* **Collected data**:
::::::::::

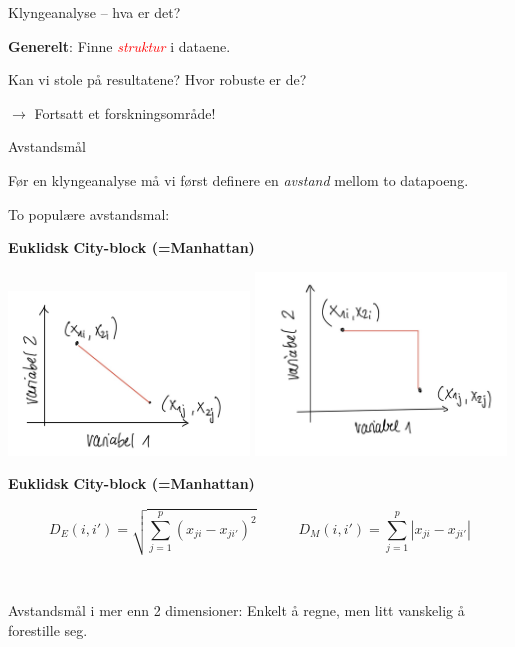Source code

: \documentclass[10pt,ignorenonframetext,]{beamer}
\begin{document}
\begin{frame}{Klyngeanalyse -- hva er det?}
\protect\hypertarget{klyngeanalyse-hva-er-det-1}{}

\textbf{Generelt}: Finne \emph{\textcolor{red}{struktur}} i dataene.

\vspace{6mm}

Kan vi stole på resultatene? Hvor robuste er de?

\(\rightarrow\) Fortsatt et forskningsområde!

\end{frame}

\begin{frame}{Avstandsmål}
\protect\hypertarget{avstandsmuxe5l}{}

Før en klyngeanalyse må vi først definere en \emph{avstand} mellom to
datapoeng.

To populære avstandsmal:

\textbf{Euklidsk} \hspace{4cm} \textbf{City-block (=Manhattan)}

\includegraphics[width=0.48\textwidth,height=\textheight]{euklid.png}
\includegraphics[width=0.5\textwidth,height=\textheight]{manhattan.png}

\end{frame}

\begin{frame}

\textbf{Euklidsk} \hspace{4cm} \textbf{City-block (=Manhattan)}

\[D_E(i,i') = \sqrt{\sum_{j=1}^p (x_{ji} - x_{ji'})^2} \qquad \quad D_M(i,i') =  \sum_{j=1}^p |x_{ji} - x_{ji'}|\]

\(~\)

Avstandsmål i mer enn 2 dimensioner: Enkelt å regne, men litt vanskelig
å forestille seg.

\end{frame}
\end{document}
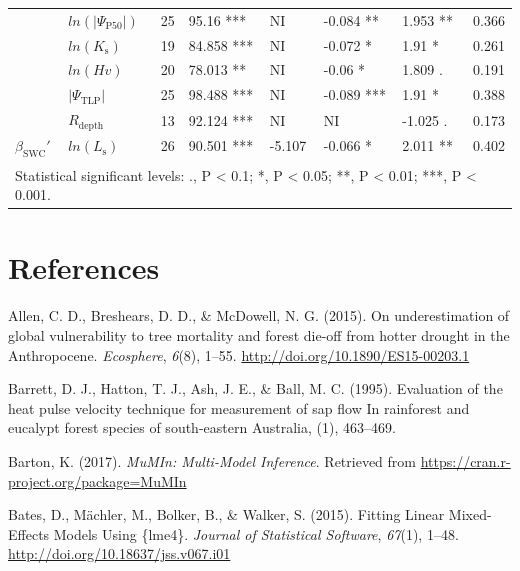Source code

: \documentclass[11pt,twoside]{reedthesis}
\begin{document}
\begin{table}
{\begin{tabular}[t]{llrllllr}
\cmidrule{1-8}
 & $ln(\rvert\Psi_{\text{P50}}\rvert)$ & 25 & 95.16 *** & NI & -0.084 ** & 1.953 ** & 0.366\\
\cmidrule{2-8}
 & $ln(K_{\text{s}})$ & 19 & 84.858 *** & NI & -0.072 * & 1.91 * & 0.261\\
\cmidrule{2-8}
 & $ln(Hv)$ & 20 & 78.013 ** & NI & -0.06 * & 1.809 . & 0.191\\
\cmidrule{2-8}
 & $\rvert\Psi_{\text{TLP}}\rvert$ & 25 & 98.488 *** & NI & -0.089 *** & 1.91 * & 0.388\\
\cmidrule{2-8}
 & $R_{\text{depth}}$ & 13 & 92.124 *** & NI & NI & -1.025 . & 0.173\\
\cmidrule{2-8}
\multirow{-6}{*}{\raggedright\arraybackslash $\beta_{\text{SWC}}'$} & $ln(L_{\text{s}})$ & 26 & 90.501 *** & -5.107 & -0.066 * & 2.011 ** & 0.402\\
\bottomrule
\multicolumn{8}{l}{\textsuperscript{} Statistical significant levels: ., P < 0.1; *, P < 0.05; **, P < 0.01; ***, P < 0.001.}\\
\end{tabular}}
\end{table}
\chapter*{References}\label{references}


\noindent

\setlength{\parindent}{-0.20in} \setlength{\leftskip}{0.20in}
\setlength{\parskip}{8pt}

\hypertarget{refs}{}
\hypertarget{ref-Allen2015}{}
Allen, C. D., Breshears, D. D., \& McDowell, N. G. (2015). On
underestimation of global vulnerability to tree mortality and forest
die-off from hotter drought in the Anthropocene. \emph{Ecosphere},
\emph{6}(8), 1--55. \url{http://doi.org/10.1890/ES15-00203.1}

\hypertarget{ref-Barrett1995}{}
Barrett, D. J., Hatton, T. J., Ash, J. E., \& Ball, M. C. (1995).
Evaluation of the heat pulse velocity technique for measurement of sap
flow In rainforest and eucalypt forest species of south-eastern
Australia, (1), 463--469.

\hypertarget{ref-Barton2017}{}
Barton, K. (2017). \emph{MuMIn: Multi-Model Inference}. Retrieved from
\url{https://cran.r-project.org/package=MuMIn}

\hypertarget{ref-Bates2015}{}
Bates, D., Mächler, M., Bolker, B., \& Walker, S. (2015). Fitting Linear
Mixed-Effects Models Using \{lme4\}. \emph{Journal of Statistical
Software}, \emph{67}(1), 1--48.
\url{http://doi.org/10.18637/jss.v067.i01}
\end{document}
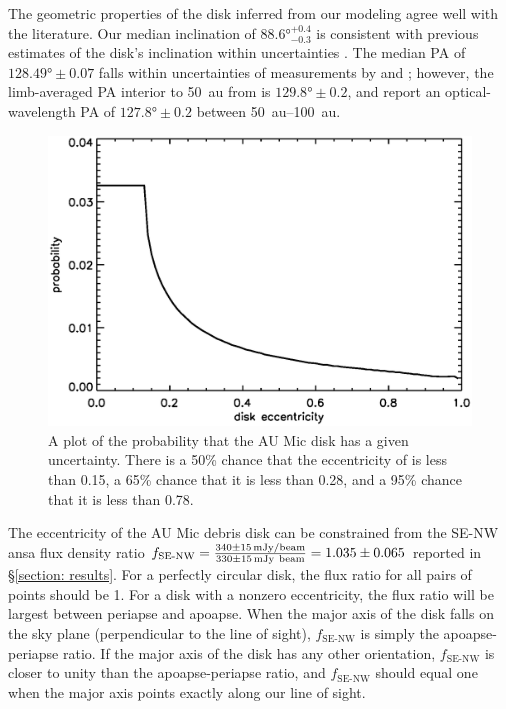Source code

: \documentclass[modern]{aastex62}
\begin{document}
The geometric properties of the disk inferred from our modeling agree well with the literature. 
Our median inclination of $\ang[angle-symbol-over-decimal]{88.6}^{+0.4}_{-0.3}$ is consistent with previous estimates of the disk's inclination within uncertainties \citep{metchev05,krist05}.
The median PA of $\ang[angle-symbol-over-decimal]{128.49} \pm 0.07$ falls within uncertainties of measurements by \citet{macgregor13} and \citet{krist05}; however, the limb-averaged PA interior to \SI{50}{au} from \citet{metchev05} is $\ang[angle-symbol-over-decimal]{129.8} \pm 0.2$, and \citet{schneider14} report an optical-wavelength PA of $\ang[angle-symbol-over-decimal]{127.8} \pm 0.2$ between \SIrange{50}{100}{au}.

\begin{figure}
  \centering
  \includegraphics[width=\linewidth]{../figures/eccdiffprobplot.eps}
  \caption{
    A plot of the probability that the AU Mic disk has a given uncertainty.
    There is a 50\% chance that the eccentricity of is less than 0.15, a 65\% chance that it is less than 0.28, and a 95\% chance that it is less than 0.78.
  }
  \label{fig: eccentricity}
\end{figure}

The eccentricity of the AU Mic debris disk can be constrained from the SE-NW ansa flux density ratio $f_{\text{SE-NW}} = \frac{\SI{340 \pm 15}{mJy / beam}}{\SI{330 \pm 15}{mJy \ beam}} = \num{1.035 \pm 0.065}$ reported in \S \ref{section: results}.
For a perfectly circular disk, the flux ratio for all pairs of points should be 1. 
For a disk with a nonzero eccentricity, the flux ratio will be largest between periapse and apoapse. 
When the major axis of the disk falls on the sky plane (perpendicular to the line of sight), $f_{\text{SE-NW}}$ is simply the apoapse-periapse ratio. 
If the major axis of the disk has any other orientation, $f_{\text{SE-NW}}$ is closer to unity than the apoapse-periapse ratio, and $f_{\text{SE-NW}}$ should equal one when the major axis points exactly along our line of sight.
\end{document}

::::::::::

* **What is needed**:
Are you able to set down all the lines above exactly, without any pictures?

* **Final answer**:
Source code

: \documentclass[10pt,ignorenonframetext,]{beamer}
\begin{document}
\begin{frame}{Klyngeanalyse -- hva er det?}
\protect\hypertarget{klyngeanalyse-hva-er-det-1}{}

\textbf{Generelt}: Finne \emph{\textcolor{red}{struktur}} i dataene.

\vspace{6mm}

Kan vi stole på resultatene? Hvor robuste er de?

\(\rightarrow\) Fortsatt et forskningsområde!

\end{frame}

\begin{frame}{Avstandsmål}
\protect\hypertarget{avstandsmuxe5l}{}

Før en klyngeanalyse må vi først definere en \emph{avstand} mellom to
datapoeng.

To populære avstandsmal:

\textbf{Euklidsk} \hspace{4cm} \textbf{City-block (=Manhattan)}

\includegraphics[width=0.48\textwidth,height=\textheight]{euklid.png}
\includegraphics[width=0.5\textwidth,height=\textheight]{manhattan.png}

\end{frame}

\begin{frame}

\textbf{Euklidsk} \hspace{4cm} \textbf{City-block (=Manhattan)}

\[D_E(i,i') = \sqrt{\sum_{j=1}^p (x_{ji} - x_{ji'})^2} \qquad \quad D_M(i,i') =  \sum_{j=1}^p |x_{ji} - x_{ji'}|\]

\(~\)

Avstandsmål i mer enn 2 dimensioner: Enkelt å regne, men litt vanskelig
å forestille seg.

\end{frame}
\end{document}
Source code

: \documentclass[11pt,twoside]{reedthesis}
\begin{document}
\begin{table}
{\begin{tabular}[t]{llrllllr}
\cmidrule{1-8}
 & $ln(\rvert\Psi_{\text{P50}}\rvert)$ & 25 & 95.16 *** & NI & -0.084 ** & 1.953 ** & 0.366\\
\cmidrule{2-8}
 & $ln(K_{\text{s}})$ & 19 & 84.858 *** & NI & -0.072 * & 1.91 * & 0.261\\
\cmidrule{2-8}
 & $ln(Hv)$ & 20 & 78.013 ** & NI & -0.06 * & 1.809 . & 0.191\\
\cmidrule{2-8}
 & $\rvert\Psi_{\text{TLP}}\rvert$ & 25 & 98.488 *** & NI & -0.089 *** & 1.91 * & 0.388\\
\cmidrule{2-8}
 & $R_{\text{depth}}$ & 13 & 92.124 *** & NI & NI & -1.025 . & 0.173\\
\cmidrule{2-8}
\multirow{-6}{*}{\raggedright\arraybackslash $\beta_{\text{SWC}}'$} & $ln(L_{\text{s}})$ & 26 & 90.501 *** & -5.107 & -0.066 * & 2.011 ** & 0.402\\
\bottomrule
\multicolumn{8}{l}{\textsuperscript{} Statistical significant levels: ., P < 0.1; *, P < 0.05; **, P < 0.01; ***, P < 0.001.}\\
\end{tabular}}
\end{table}
\chapter*{References}\label{references}


\noindent

\setlength{\parindent}{-0.20in} \setlength{\leftskip}{0.20in}
\setlength{\parskip}{8pt}

\hypertarget{refs}{}
\hypertarget{ref-Allen2015}{}
Allen, C. D., Breshears, D. D., \& McDowell, N. G. (2015). On
underestimation of global vulnerability to tree mortality and forest
die-off from hotter drought in the Anthropocene. \emph{Ecosphere},
\emph{6}(8), 1--55. \url{http://doi.org/10.1890/ES15-00203.1}

\hypertarget{ref-Barrett1995}{}
Barrett, D. J., Hatton, T. J., Ash, J. E., \& Ball, M. C. (1995).
Evaluation of the heat pulse velocity technique for measurement of sap
flow In rainforest and eucalypt forest species of south-eastern
Australia, (1), 463--469.

\hypertarget{ref-Barton2017}{}
Barton, K. (2017). \emph{MuMIn: Multi-Model Inference}. Retrieved from
\url{https://cran.r-project.org/package=MuMIn}

\hypertarget{ref-Bates2015}{}
Bates, D., Mächler, M., Bolker, B., \& Walker, S. (2015). Fitting Linear
Mixed-Effects Models Using \{lme4\}. \emph{Journal of Statistical
Software}, \emph{67}(1), 1--48.
\url{http://doi.org/10.18637/jss.v067.i01}
\end{document}
Source code

: \documentclass[modern]{aastex62}
\begin{document}
The geometric properties of the disk inferred from our modeling agree well with the literature. 
Our median inclination of $\ang[angle-symbol-over-decimal]{88.6}^{+0.4}_{-0.3}$ is consistent with previous estimates of the disk's inclination within uncertainties \citep{metchev05,krist05}.
The median PA of $\ang[angle-symbol-over-decimal]{128.49} \pm 0.07$ falls within uncertainties of measurements by \citet{macgregor13} and \citet{krist05}; however, the limb-averaged PA interior to \SI{50}{au} from \citet{metchev05} is $\ang[angle-symbol-over-decimal]{129.8} \pm 0.2$, and \citet{schneider14} report an optical-wavelength PA of $\ang[angle-symbol-over-decimal]{127.8} \pm 0.2$ between \SIrange{50}{100}{au}.

\begin{figure}
  \centering
  \includegraphics[width=\linewidth]{../figures/eccdiffprobplot.eps}
  \caption{
    A plot of the probability that the AU Mic disk has a given uncertainty.
    There is a 50\% chance that the eccentricity of is less than 0.15, a 65\% chance that it is less than 0.28, and a 95\% chance that it is less than 0.78.
  }
  \label{fig: eccentricity}
\end{figure}

The eccentricity of the AU Mic debris disk can be constrained from the SE-NW ansa flux density ratio $f_{\text{SE-NW}} = \frac{\SI{340 \pm 15}{mJy / beam}}{\SI{330 \pm 15}{mJy \ beam}} = \num{1.035 \pm 0.065}$ reported in \S \ref{section: results}.
For a perfectly circular disk, the flux ratio for all pairs of points should be 1. 
For a disk with a nonzero eccentricity, the flux ratio will be largest between periapse and apoapse. 
When the major axis of the disk falls on the sky plane (perpendicular to the line of sight), $f_{\text{SE-NW}}$ is simply the apoapse-periapse ratio. 
If the major axis of the disk has any other orientation, $f_{\text{SE-NW}}$ is closer to unity than the apoapse-periapse ratio, and $f_{\text{SE-NW}}$ should equal one when the major axis points exactly along our line of sight.
\end{document}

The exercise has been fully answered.